◆ **INPUT FOR THIS TASK**
################
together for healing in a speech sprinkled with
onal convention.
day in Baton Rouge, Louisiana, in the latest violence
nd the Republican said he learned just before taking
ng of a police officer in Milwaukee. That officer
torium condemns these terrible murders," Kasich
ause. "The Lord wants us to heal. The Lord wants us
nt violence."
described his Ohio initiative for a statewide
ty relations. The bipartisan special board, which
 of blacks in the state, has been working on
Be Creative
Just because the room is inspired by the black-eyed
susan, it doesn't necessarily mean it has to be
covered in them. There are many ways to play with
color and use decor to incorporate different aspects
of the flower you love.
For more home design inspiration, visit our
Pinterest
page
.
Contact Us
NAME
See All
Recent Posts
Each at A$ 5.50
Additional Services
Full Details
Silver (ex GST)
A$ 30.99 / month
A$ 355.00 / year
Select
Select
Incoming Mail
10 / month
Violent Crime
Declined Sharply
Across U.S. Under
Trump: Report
################
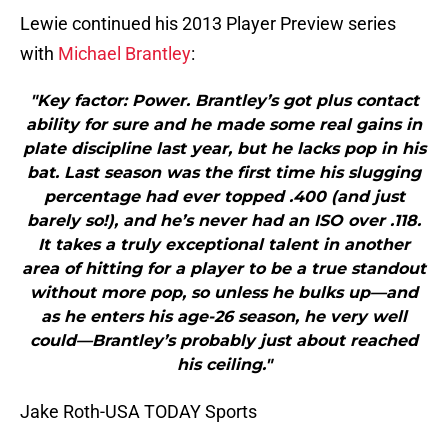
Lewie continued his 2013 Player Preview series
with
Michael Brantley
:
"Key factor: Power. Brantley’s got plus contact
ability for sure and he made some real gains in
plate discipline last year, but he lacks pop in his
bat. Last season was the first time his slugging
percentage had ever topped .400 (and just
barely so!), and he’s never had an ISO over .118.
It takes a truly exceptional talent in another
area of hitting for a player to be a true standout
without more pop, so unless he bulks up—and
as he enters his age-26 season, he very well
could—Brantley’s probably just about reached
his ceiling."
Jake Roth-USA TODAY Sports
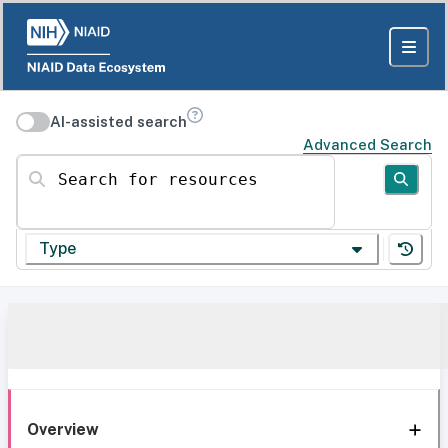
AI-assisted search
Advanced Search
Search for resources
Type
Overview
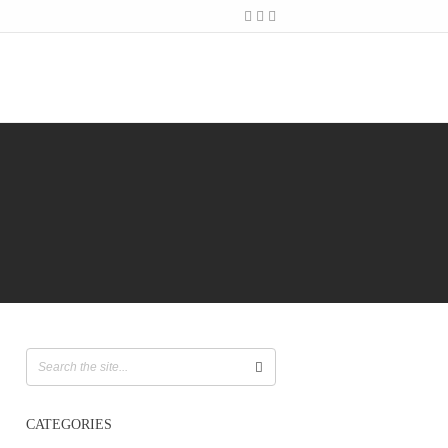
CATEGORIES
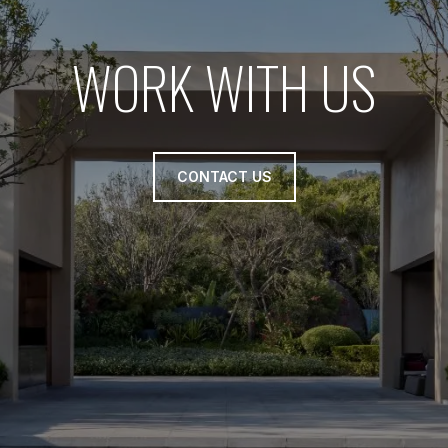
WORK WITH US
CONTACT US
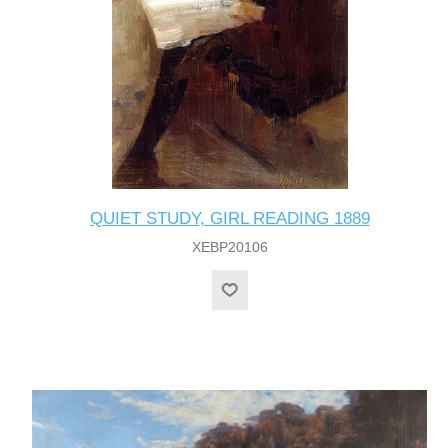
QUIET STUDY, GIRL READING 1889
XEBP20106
################
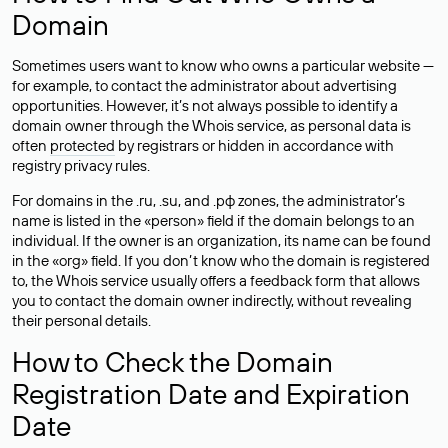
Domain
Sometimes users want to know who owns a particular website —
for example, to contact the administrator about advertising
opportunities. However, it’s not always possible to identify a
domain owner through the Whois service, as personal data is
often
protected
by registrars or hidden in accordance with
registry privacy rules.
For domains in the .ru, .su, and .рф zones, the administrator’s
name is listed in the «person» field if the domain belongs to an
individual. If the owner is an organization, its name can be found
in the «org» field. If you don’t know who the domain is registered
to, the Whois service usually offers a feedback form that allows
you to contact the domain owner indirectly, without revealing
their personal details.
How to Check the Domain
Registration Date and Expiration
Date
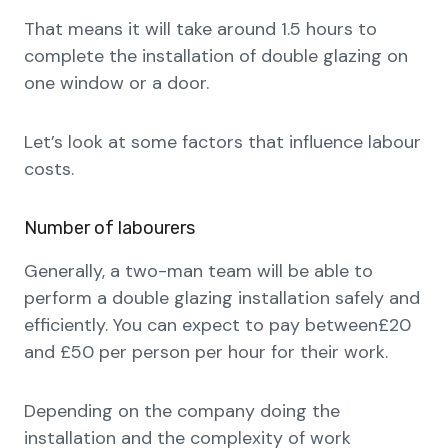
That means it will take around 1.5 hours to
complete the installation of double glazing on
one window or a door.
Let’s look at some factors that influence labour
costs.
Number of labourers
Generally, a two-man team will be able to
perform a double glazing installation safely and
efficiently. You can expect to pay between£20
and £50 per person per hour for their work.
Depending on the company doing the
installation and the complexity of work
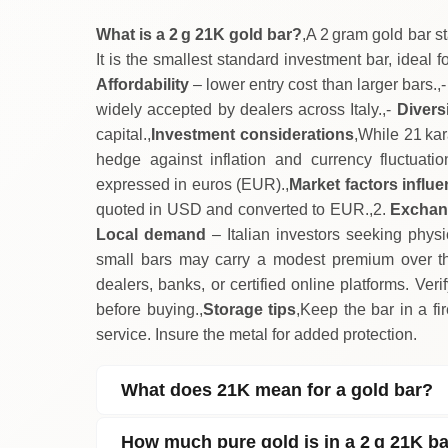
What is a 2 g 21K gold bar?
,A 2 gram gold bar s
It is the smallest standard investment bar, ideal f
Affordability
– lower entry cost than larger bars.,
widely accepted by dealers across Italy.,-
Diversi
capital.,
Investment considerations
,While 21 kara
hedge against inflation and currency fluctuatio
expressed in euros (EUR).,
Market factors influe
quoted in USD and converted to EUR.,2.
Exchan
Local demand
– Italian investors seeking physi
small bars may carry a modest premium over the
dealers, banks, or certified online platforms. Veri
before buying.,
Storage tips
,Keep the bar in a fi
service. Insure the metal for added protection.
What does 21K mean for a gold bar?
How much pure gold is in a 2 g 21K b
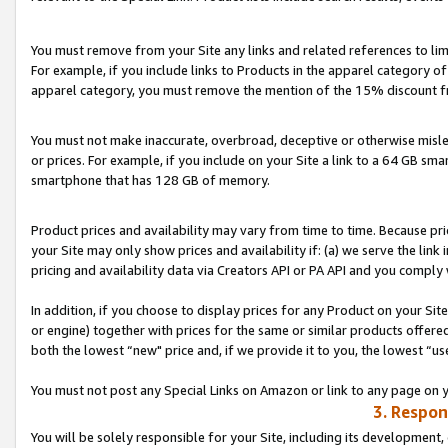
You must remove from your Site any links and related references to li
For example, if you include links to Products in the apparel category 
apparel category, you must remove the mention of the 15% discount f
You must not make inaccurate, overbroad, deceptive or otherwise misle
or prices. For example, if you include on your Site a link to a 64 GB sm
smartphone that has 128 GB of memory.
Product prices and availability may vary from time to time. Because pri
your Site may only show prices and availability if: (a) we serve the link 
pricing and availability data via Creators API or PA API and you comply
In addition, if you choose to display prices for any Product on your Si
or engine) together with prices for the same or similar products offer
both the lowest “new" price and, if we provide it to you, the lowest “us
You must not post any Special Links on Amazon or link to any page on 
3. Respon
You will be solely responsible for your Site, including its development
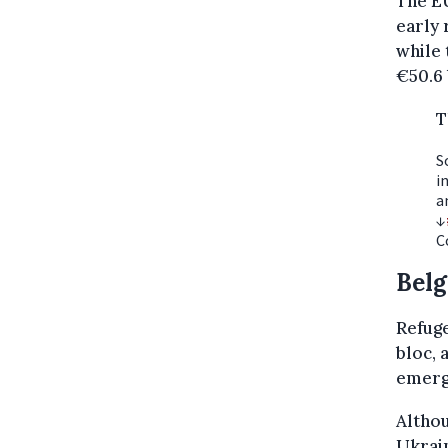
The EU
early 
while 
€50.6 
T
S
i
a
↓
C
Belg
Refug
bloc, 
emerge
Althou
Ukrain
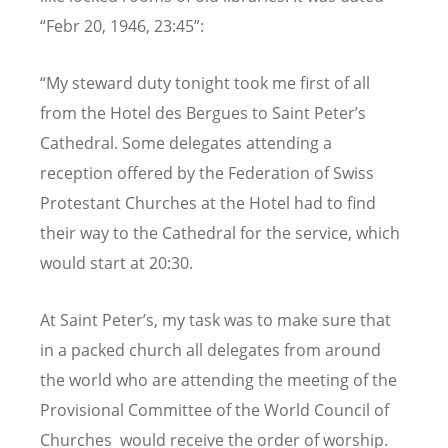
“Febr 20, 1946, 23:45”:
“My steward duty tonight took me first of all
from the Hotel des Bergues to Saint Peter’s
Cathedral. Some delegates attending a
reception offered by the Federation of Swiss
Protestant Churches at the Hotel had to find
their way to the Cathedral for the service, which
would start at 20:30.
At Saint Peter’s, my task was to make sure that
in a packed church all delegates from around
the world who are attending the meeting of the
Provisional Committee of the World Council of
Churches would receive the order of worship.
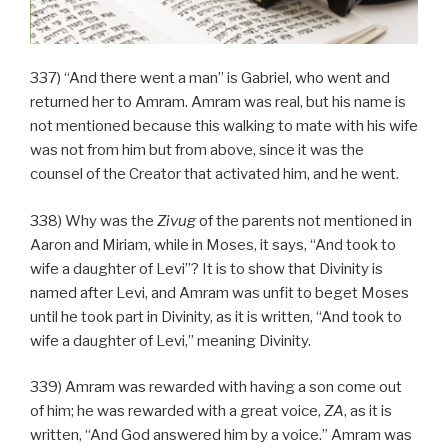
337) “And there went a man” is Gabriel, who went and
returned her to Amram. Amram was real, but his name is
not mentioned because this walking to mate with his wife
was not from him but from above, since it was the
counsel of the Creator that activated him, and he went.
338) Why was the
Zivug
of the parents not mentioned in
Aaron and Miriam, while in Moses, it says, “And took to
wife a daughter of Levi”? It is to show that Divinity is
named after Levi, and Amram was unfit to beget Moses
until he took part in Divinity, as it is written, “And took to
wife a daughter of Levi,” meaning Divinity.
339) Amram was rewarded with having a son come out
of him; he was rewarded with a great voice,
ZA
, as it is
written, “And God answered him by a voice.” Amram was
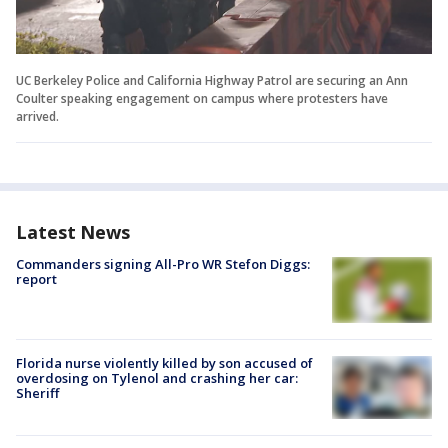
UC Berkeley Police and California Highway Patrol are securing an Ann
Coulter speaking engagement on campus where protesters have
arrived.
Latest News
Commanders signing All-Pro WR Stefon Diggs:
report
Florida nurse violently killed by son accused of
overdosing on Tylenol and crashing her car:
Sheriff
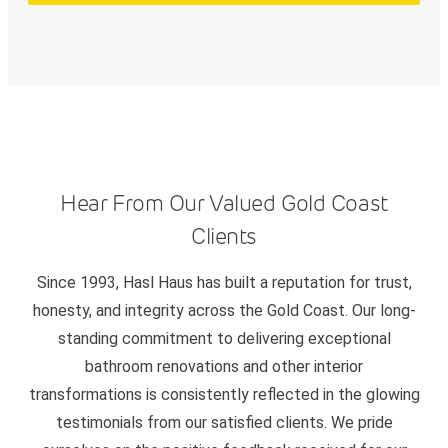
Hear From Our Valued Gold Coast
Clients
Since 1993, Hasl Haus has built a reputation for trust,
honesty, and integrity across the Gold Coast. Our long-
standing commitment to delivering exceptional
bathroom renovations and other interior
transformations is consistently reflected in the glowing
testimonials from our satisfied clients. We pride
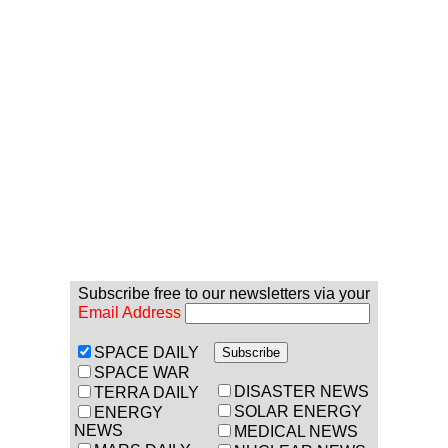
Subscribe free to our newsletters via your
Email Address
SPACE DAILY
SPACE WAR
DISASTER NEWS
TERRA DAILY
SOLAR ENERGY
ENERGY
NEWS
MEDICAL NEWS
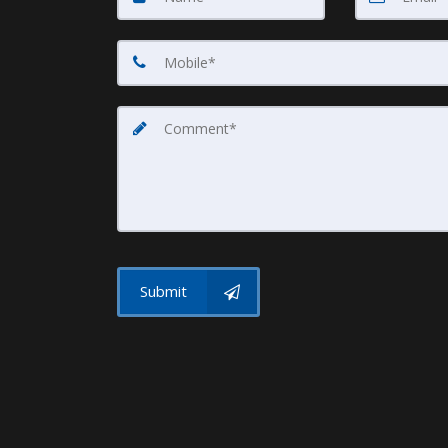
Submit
################
◆ **WHAT THE TASK REQUIRES**
Look above for the line holding "quoted in USD and converted to EUR.,2.", then set down exactly that line and every line after it up to and including the line holding "service. Insure the", with nothing else.

◆ **RESPONSE AREA**
quoted in USD and converted to EUR.,2.
Exchan
Local demand
– Italian investors seeking physi
small bars may carry a modest premium over the
dealers, banks, or certified online platforms. Veri
before buying.,
Storage tips
,Keep the bar in a fi
service. Insure the metal for added protection.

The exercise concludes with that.